Records from a data source:
════════════════
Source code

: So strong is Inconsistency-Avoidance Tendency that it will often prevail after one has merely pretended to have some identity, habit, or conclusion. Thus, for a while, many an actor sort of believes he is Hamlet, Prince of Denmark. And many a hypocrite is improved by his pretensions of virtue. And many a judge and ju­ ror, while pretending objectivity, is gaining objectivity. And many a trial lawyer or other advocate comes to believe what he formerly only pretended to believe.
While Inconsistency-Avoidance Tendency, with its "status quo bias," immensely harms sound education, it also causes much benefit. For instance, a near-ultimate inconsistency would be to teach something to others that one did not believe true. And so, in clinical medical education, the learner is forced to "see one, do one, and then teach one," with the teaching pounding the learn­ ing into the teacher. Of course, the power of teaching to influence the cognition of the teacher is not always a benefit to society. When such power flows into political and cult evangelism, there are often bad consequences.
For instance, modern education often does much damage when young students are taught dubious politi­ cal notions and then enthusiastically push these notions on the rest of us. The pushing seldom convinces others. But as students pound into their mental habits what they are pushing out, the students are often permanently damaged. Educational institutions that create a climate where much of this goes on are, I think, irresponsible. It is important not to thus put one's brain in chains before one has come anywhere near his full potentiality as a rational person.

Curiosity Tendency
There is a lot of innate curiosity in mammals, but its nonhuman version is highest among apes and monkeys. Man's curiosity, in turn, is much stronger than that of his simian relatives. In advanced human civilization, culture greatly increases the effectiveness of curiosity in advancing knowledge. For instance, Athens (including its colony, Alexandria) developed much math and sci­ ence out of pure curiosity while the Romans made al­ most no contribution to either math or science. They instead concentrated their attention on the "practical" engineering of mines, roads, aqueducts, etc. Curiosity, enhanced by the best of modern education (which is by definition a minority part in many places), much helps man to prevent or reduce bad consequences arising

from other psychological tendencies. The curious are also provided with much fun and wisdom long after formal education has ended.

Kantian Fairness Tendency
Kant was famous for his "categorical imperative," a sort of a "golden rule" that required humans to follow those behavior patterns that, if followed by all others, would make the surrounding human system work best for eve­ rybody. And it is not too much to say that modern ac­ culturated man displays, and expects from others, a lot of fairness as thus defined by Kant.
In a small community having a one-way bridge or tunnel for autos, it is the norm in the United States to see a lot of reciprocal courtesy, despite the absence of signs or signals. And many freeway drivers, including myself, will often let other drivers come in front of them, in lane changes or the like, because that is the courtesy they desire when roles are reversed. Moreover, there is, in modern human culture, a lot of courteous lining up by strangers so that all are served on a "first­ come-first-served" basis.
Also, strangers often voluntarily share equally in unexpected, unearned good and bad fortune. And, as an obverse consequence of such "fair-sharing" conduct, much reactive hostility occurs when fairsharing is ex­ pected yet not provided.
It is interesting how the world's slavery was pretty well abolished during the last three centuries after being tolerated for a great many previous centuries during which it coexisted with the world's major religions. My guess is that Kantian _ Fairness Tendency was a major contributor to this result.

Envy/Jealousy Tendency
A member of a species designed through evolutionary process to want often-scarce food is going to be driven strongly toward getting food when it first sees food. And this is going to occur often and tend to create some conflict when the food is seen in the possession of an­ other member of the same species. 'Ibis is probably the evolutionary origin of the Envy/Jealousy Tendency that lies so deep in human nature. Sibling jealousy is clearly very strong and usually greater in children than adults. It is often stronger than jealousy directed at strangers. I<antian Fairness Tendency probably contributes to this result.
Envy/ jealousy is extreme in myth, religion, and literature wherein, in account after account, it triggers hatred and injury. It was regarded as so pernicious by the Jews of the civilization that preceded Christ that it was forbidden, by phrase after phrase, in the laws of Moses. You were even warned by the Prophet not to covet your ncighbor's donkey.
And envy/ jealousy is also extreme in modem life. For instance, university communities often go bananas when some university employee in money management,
════════════════
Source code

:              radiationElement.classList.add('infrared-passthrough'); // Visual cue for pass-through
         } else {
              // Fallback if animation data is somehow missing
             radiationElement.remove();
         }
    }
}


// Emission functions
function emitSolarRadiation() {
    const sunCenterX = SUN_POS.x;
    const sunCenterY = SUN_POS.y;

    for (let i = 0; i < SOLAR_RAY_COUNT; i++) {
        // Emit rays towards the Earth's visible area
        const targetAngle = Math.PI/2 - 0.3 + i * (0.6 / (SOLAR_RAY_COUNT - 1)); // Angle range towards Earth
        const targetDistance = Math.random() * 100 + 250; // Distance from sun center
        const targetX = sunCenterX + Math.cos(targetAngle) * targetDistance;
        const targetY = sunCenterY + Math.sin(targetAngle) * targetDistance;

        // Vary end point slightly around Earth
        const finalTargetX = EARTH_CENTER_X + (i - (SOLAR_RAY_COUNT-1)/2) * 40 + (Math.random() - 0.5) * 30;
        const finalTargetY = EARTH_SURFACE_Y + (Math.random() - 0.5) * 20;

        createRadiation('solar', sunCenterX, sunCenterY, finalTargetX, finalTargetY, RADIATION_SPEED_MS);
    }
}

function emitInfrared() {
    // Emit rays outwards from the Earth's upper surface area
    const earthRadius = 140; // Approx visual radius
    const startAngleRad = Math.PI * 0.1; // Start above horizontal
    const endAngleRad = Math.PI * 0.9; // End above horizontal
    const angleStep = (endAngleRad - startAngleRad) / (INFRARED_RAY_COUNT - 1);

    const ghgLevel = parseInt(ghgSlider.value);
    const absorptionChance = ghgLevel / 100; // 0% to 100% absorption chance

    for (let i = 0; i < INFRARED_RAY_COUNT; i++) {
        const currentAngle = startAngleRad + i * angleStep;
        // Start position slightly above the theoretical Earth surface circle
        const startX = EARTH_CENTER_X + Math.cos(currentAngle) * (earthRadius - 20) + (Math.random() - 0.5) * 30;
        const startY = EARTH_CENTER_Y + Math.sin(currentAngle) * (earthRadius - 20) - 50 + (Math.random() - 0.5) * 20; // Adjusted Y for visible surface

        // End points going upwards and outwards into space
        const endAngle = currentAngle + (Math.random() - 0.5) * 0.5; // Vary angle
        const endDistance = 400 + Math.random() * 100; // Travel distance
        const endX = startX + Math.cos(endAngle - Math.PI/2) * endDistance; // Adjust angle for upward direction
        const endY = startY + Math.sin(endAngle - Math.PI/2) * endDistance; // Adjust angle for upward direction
════════════════
Task requirements: Take every line from the data above that holds "targetAngle" and copy it out.

Written solution:
        const targetAngle = Math.PI/2 - 0.3 + i * (0.6 / (SOLAR_RAY_COUNT - 1)); // Angle range towards Earth
        const targetX = sunCenterX + Math.cos(targetAngle) * targetDistance;
        const targetY = sunCenterY + Math.sin(targetAngle) * targetDistance;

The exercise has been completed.